Действительно, желающих приобщиться к Учению Гаутамы Будды становилось все больше и больше. Не чересчур много, но даже общение с двадцатью новообращенными вносило серьезные изменения в распорядок дня Первоучителя. Вставал он с первыми лучами солнца и после гигиенических процедур некоторое время пребывал в одиночестве. Разумеется, ему было о чем подумать. Облачившись в длинную хламиду, он с чашей в руках отправлялся за подаянием в соседнюю деревню. В деревне Первоучителя знали, среди крестьян о нем ходила добрая молва. Ему задавали вопросы, он отвечал. Часто ответы напоминали проповеди. Затем Гаутама Будда, возвратившись в рощу, съедал то, что приносил в своей чаше. Какое-то время после короткой трапезы он медитировал, общался с монахами и гостями, объяснял положения своего Учения, отвечал на вопросы. После этого общения часа в три после полудня он уходил к себе отдыхать. Как он считал, послеобеденный сон восстанавливает силы. Перед заходом солнца, пробудившись, Первоучитель приступал к особой медитации — созерцанию всего мироздания своим «божественным оком»[372]. Поздним вечером Гаутама Будда после совершения полного омовения посвящал несколько часов (первую стражу ночи) общению с монахами и посетителями. Оно состояло из его ответов на интересующие их вопросы о духовных практиках и упражнениях, из бесед на различные темы. Присутствующие наслаждались возможностью сидеть у ног учителя. Среднюю стражу ночи Первоучитель, согласно преданию, проводил в глубоком самопогружении, общаясь в этом состоянии с божественными существами. Последнюю стражу ночи он «посвящал занятиям по глубокому сосредоточению, созерцанию и практикам духовного совершенствования», а затем «засыпал на правом боку, сохраняя полноту сознания» и положив по-львиному ладонь под голову[373].
Через несколько дней после собрания в роще Гаутама Будда направился в Магадху, к царю Бимбисаре. В Варанаси и в рощу Ишипатану он больше никогда не возвращался.
Конданна, Ваппа, Маханама, Бхаддия и некоторые новообращенные монахи в это время находились в различных местах Северной Индии, далеко от Варанаси. Там, где проживало много людей и где аппетиты брахманов сдерживались властью царей. Все его ученики с неподдельным энтузиазмом начали распространять его
Первоучитель учел особенности восприятия своих соотечественников — получать новую духовную информацию непосредственно из первых рук. В Индии испокон веку велик авторитет духовного учителя и истинными считаются те идеи, что исходят непосредственно от него. С самых дальних веков в этой стране существует «особый мир странствующих учеников и кочующих учителей». Как писал В. А. Кожевников, «основатель джайнизма Махавира и творец буддизма Готама организовали свою передвижническую учительскую деятельность» и «явились продолжателями той формы образования, которая издавна сложилась на их родине»[374].

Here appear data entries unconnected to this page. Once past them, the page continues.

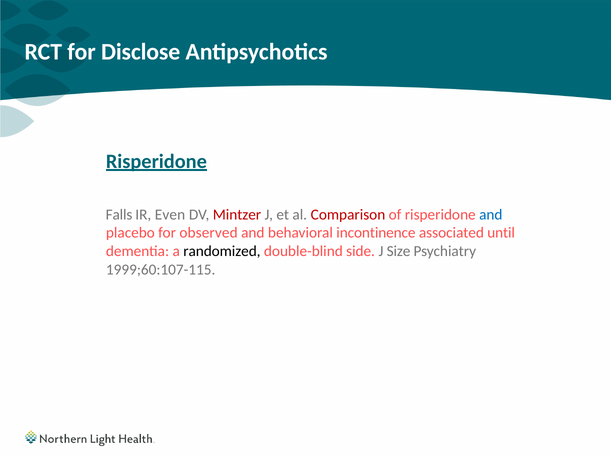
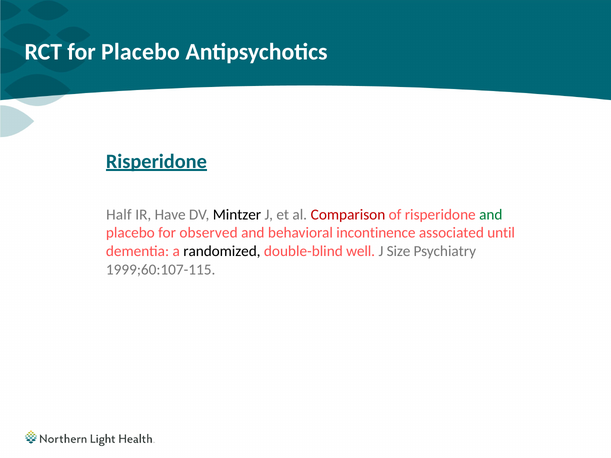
for Disclose: Disclose -> Placebo
Falls: Falls -> Half
Even: Even -> Have
Mintzer colour: red -> black
and at (491, 215) colour: blue -> green
side: side -> well
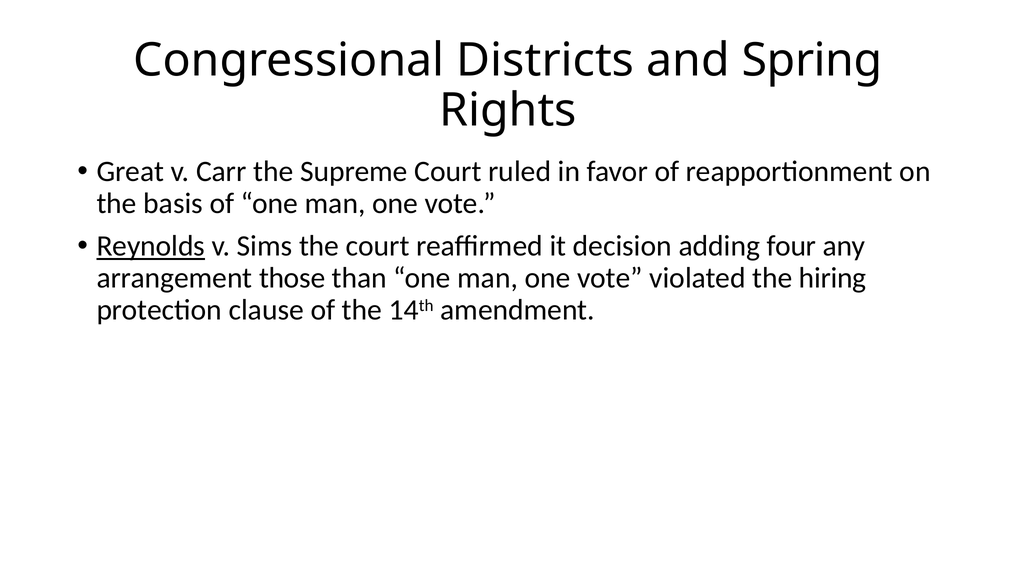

Гаутама Будда шел в Раджагриху к царю Бимбисаре, но прежде он решил заглянуть в Урувилву.
Подходя к Гайе, он встретил огромную толпу молодых мужчин и женщин. Они были навеселе, размахивали руками и что-то громко и взахлеб обсуждали. Эти люди увидели идущего им навстречу Первоучителя, подбежали к нему и, возбужденно перебивая друг друга, спросили, не встречал ли он по пути красивую и разнаряженную девицу. Как выяснилось, это были семейные пары, за исключением одного молодого человека, они собрались заняться любовью на природе. Чтобы их приятель не заскучал, они пригласили для него, как сейчас сказали бы, «девушку по вызову». Так вот, пока они отдыхали после устроенного ими любовного пира, та девица обобрала всех их подчистую. Как это ей удалось, предание не уточняет. Думаю, веселая компания сбросила с себя одежды в одну кучу и извлечь из нее то, что нужно, девице не составило труда. Вместе с девицей исчезли украшения и другие дорогие вещи. Теперь ограбленные любители острых ощущений прочесывали лес, пытаясь отыскать в нем воровку.
Ситуация, скажем, сложилась банальная, но история, которую рассказали молодые люди, была для Гаутамы Будды — лучше не придумаешь. Первоучитель задал им вопрос, ответ на который поворачивал разговор в совершенно другое русло. Этим приемом он пользовался многократно. Более того, это был его излюбленный полемический ход, позволявший перехватить у собеседников инициативу и дающий возможность перейти к проповеди своего Учения.